Five women tackle new pages in their stories

Newcomers 

New.

It’s a word that can feel like a breath of fresh air…
or like standing on the edge of a cliff.
A town where no one knows your name.
A life built around the hum of learning.
A kitchen missing your mother’s hands.
A faith that deepens with every step.
A tiny bundle who will call you Bubby.
Five women open the door to their “new.” They speak of arrivals and upheavals, of stretching into spaces they’d never imagined, and of finding themselves again — physically, spiritually, and emotionally.
Because being a newcomer isn’t just about where you arrive.
It’s about who you become

 

Newcomer to Town:

A Story Without End

You’re moving where?

I stared at the boxes scattered across our living room floor, each one labeled with our destination — a town far off the radar of my dyed-in-the-wool East Coast friend from seminary.

“I know it sounds crazy,” I said. It sounded crazy to me, too.

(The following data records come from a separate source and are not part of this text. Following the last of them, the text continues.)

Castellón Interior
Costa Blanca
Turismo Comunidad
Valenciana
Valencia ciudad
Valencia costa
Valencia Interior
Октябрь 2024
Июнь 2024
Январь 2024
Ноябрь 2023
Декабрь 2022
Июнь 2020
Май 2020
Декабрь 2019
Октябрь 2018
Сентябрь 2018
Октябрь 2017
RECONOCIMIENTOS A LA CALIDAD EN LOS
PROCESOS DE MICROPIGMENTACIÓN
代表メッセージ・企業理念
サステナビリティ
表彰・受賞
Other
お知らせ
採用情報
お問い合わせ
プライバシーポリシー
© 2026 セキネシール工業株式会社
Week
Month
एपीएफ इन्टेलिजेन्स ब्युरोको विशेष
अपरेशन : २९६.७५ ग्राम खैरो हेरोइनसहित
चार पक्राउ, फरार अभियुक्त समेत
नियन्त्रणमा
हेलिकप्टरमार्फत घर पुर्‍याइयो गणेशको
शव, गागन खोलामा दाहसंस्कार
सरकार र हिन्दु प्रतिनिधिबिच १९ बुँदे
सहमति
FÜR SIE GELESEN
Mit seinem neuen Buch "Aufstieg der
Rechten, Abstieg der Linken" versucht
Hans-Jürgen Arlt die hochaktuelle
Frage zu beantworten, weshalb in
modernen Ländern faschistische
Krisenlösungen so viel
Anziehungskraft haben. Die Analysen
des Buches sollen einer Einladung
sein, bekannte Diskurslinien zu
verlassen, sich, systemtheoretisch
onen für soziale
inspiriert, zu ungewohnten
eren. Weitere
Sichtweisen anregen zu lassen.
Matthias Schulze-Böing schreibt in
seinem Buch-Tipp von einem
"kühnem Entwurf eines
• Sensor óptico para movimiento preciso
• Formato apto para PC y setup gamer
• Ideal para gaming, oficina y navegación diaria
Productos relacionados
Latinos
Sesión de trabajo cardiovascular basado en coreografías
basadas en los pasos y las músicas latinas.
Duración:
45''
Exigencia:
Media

I’d always been the out-of-towner. Growing up in a smaller Jewish community, I knew I wanted to skip the hustle and grind and crowded developments where so many of my friends found themselves. Fortunately, my husband felt the same way. Not long after our wedding, we relocated to a midsize Jewish community where, for ten glorious years, I knew what it felt like to belong.

It was a comfortable round of Neshei events, the shul Melaveh Malkah, and young families who lived nearby (but not on top of each other). As an eighth-grade mechaneches, standing in front of my students every morning gave me the depth of purpose I craved.